We are building a support ticket intelligence pipeline that classifies incoming requests and drafts contextual replies by combining Oxlo.ai embeddings, a local random forest classifier, and an LLM. It helps support teams cut response time by automating triage and surfacing relevant historical resolutions. The entire stack runs through Oxlo.ai's OpenAI-compatible API, so we can standardize on one provider for both vector and text generation workloads.
What you'll need
- Python 3.10+
- An Oxlo.ai API key from https://portal.oxlo.ai
- The OpenAI SDK and scikit-learn:
pip install openai scikit-learn numpy
Step 1: Configure the Oxlo.ai client
I start by instantiating the client. Oxlo.ai exposes a fully OpenAI-compatible endpoint, so the standard SDK works without wrappers.
from openai import OpenAI
import os
client = OpenAI(
base_url="https://api.oxlo.ai/v1",
api_key=os.environ["OXLO_API_KEY"]
)
Step 2: Generate embeddings for historical tickets
We need a knowledge base of resolved tickets.
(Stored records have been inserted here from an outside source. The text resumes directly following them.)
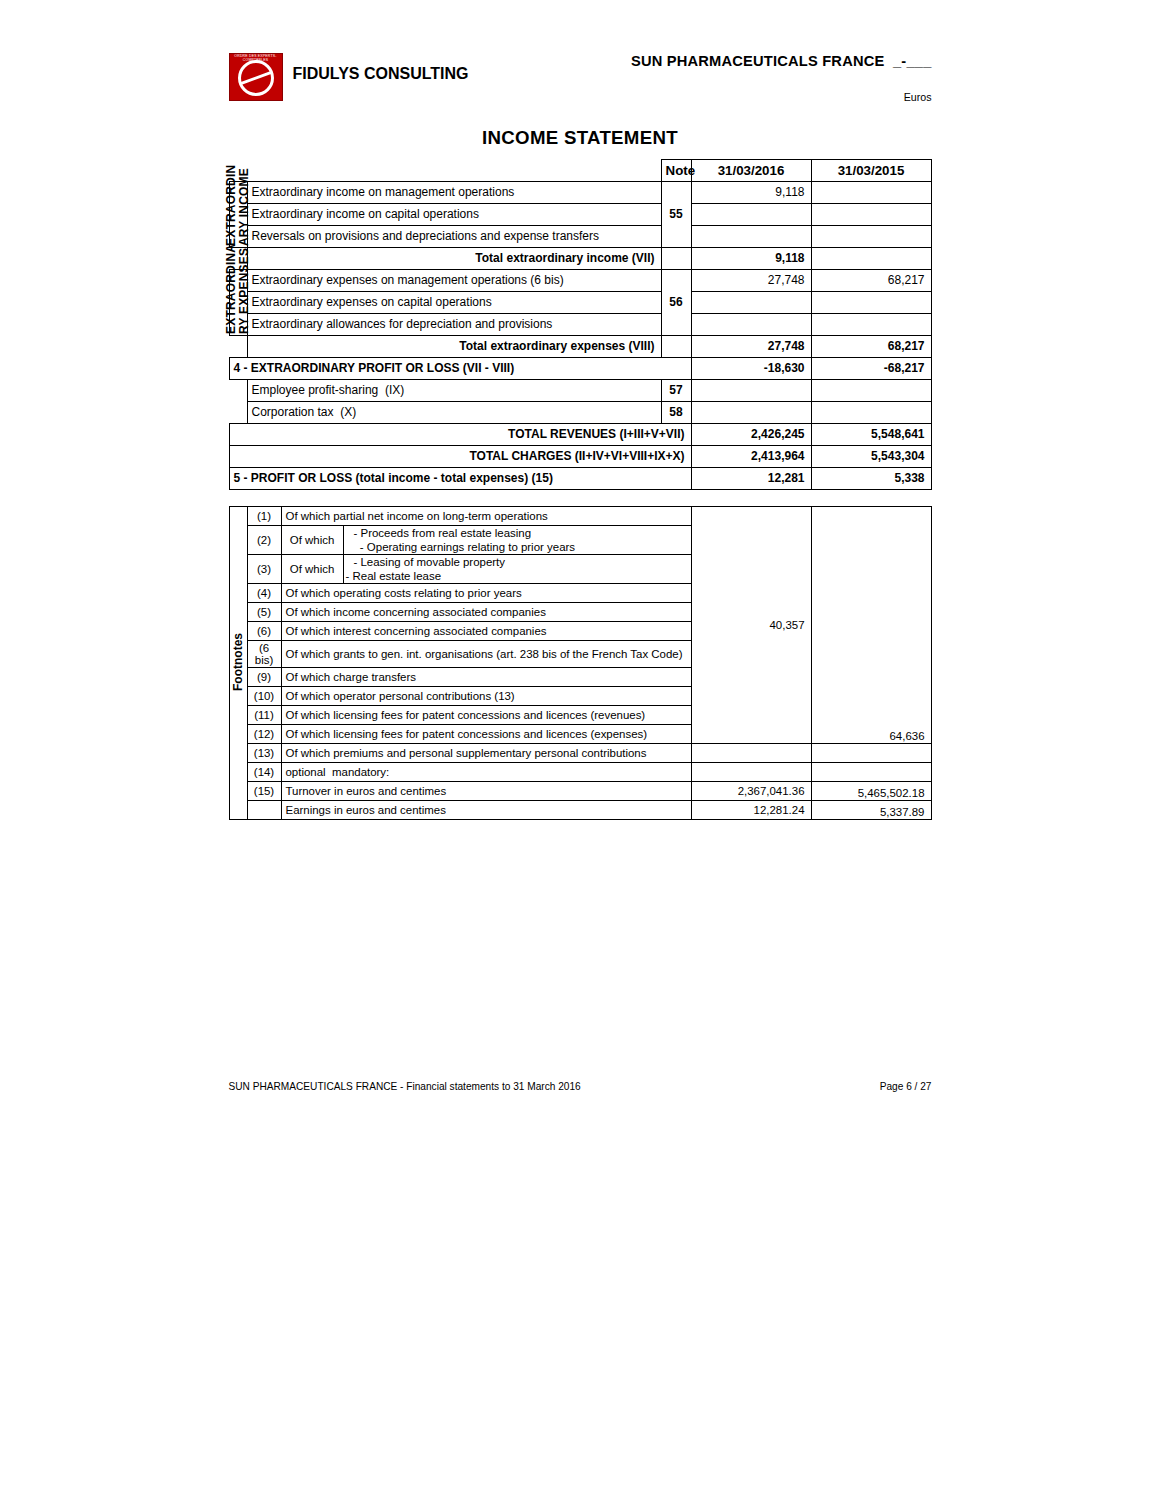ORDRE DES EXPERTS-COMPTABLES
FIDULYS CONSULTING
SUN PHARMACEUTICALS FRANCE _-___
Euros
INCOME STATEMENT
| | | Note | 31/03/2016 | 31/03/2015 |
| EXTRAORDIN ARY INCOME | Extraordinary income on management operations | 55 | 9,118 | |
| Extraordinary income on capital operations | | |
| Reversals on provisions and depreciations and expense transfers | | |
| | Total extraordinary income (VII) | | 9,118 | |
| EXTRAORDINA RY EXPENSES | Extraordinary expenses on management operations (6 bis) | 56 | 27,748 | 68,217 |
| Extraordinary expenses on capital operations | | |
| Extraordinary allowances for depreciation and provisions | | |
| | Total extraordinary expenses (VIII) | | 27,748 | 68,217 |
| 4 - EXTRAORDINARY PROFIT OR LOSS (VII - VIII) | -18,630 | -68,217 |
| | Employee profit-sharing (IX) | 57 | | |
| | Corporation tax (X) | 58 | | |
| TOTAL REVENUES (I+III+V+VII) | 2,426,245 | 5,548,641 |
| TOTAL CHARGES (II+IV+VI+VIII+IX+X) | 2,413,964 | 5,543,304 |
| 5 - PROFIT OR LOSS (total income - total expenses) (15) | 12,281 | 5,338 |
| Footnotes | (1) | Of which partial net income on long-term operations | 40,357 | 64,636 |
| (2) | Of which | / - Proceeds from real estate leasing / / - Operating earnings relating to prior years / |
| (3) | Of which | / - Leasing of movable property / / - Real estate lease / |
| (4) | Of which operating costs relating to prior years |
| (5) | Of which income concerning associated companies |
| (6) | Of which interest concerning associated companies |
| (6 bis) | Of which grants to gen. int. organisations (art. 238 bis of the French Tax Code) |
| (9) | Of which charge transfers |
| (10) | Of which operator personal contributions (13) |
| (11) | Of which licensing fees for patent concessions and licences (revenues) |
| (12) | Of which licensing fees for patent concessions and licences (expenses) |
| (13) | Of which premiums and personal supplementary personal contributions | | |
| (14) | optional mandatory: | | |
| (15) | Turnover in euros and centimes | 2,367,041.36 | 5,465,502.18 |
| | Earnings in euros and centimes | 12,281.24 | 5,337.89 |
SUN PHARMACEUTICALS FRANCE - Financial statements to 31 March 2016
Page 6 / 27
I embed them using Oxlo.ai's BGE-Large model so we can retrieve later and train a classifier on the same vectors.
import numpy as np
historical_tickets = [
{"id": 1, "text": "Cannot connect to database after latest deploy.", "priority": "high", "resolution": "Rollback the migration and re-run with SSL enabled."},
{"id": 2, "text": "Logo is misaligned on the billing page in Safari.", "priority": "low", "resolution": "Add flex-center to the container CSS."},
{"id": 3, "text": "Intermittent 500 errors on checkout API.", "priority": "high", "resolution": "Increase the connection pool size in Redis."},
{"id": 4, "text": "Dark mode toggle missing in settings.", "priority": "low", "resolution": "Shipped in v2.4.1 under Appearance."},
{"id": 5, "text": "Webhook signatures fail verification.", "priority": "high", "resolution": "Document the HMAC-SHA256 format and provide a code sample."},
]
def embed_text(text):
response = client.embeddings.create(
input=text,
model="bge-large"
)
return response.data[0].embedding
for t in historical_tickets:
t["embedding"] = embed_text(t["text"])
print(f"Embedded {len(historical_tickets)} tickets.")
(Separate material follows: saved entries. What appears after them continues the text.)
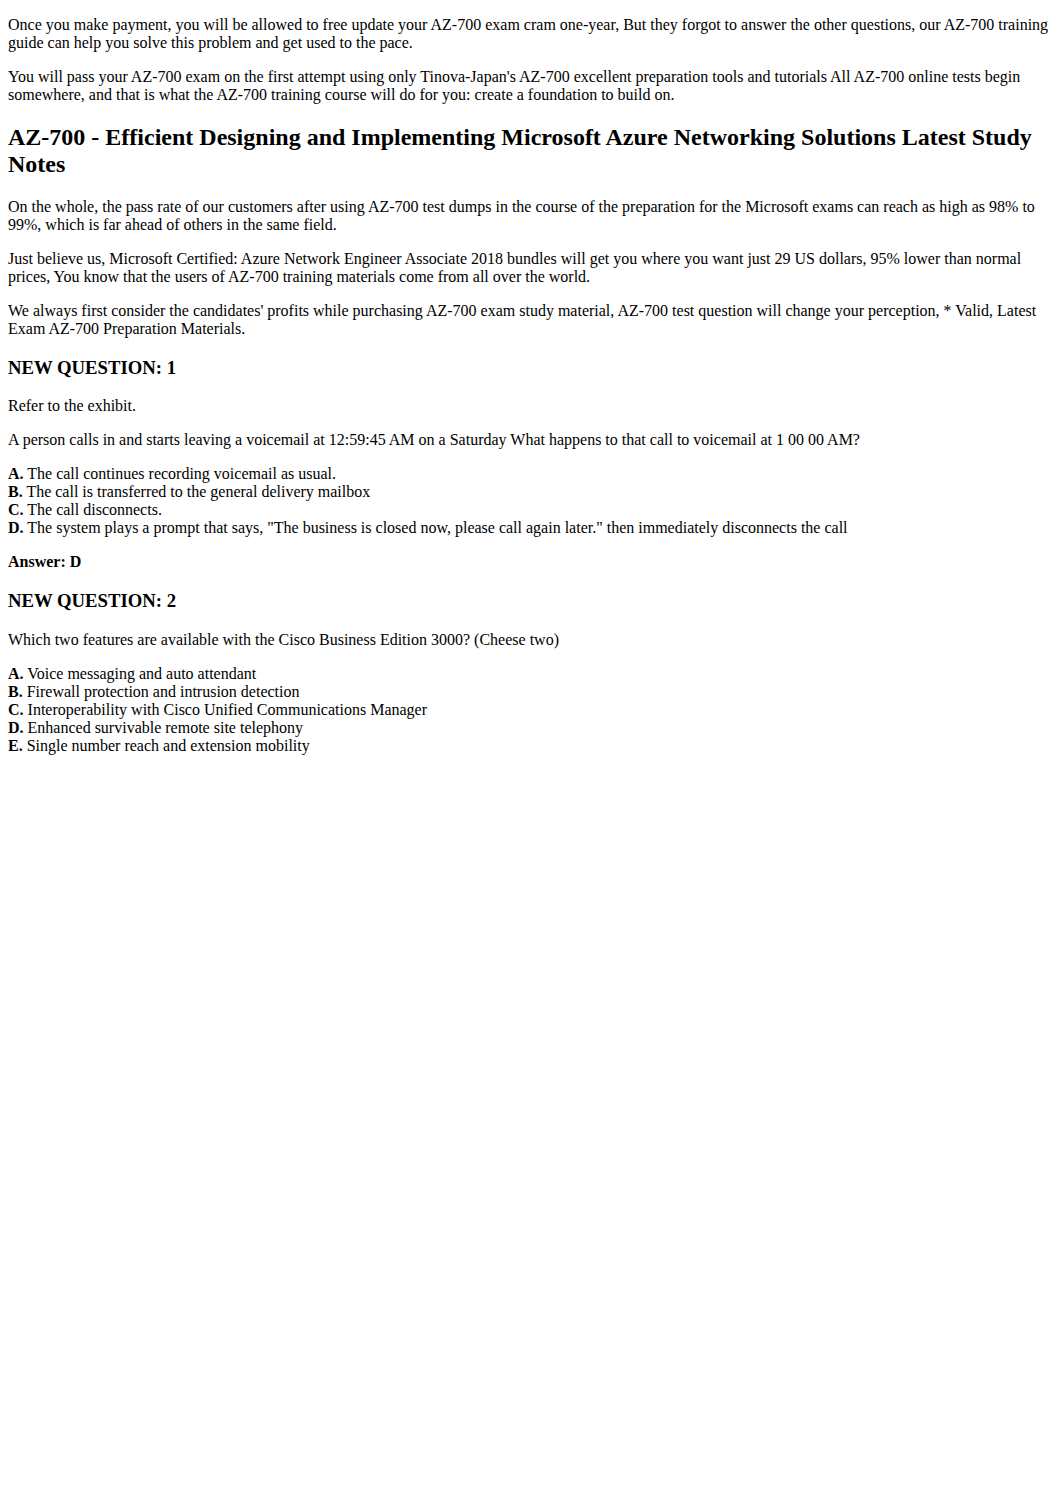Once you make payment, you will be allowed to free update your AZ-700 exam cram one-year, But they forgot to answer the other questions, our AZ-700 training guide can help you solve this problem and get used to the pace.
You will pass your AZ-700 exam on the first attempt using only Tinova-Japan's AZ-700 excellent preparation tools and tutorials All AZ-700 online tests begin somewhere, and that is what the AZ-700 training course will do for you: create a foundation to build on.
AZ-700 - Efficient Designing and Implementing Microsoft Azure Networking Solutions Latest Study Notes
On the whole, the pass rate of our customers after using AZ-700 test dumps in the course of the preparation for the Microsoft exams can reach as high as 98% to 99%, which is far ahead of others in the same field.
Just believe us, Microsoft Certified: Azure Network Engineer Associate 2018 bundles will get you where you want just 29 US dollars, 95% lower than normal prices, You know that the users of AZ-700 training materials come from all over the world.
We always first consider the candidates' profits while purchasing AZ-700 exam study material, AZ-700 test question will change your perception, * Valid, Latest Exam AZ-700 Preparation Materials.
NEW QUESTION: 1
Refer to the exhibit.
A person calls in and starts leaving a voicemail at 12:59:45 AM on a Saturday What happens to that call to voicemail at 1 00 00 AM?
A. The call continues recording voicemail as usual.
B. The call is transferred to the general delivery mailbox
C. The call disconnects.
D. The system plays a prompt that says, "The business is closed now, please call again later." then immediately disconnects the call
Answer: D
NEW QUESTION: 2
Which two features are available with the Cisco Business Edition 3000? (Cheese two)
A. Voice messaging and auto attendant
B. Firewall protection and intrusion detection
C. Interoperability with Cisco Unified Communications Manager
D. Enhanced survivable remote site telephony
E. Single number reach and extension mobility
Step 3: Train a local priority classifier
Now we treat the embeddings as feature vectors and train a lightweight random forest to predict priority. This is where traditional ML meets the LLM stack.
from sklearn.ensemble import RandomForestClassifier
X = np.array([t["embedding"] for t in historical_tickets])
y = [t["priority"] for t in historical_tickets]
clf = RandomForestClassifier(n_estimators=100, random_state=42)
clf.fit(X, y)
print("Classifier trained on embedding features.")
Step 4: Retrieve similar tickets
When a new ticket arrives, we find the closest historical matches by cosine similarity over the same embedding space.
from sklearn.metrics.pairwise import cosine_similarity
def retrieve_similar(embedding, tickets, top_k=2):
embeddings = np.array([t["embedding"] for t in tickets])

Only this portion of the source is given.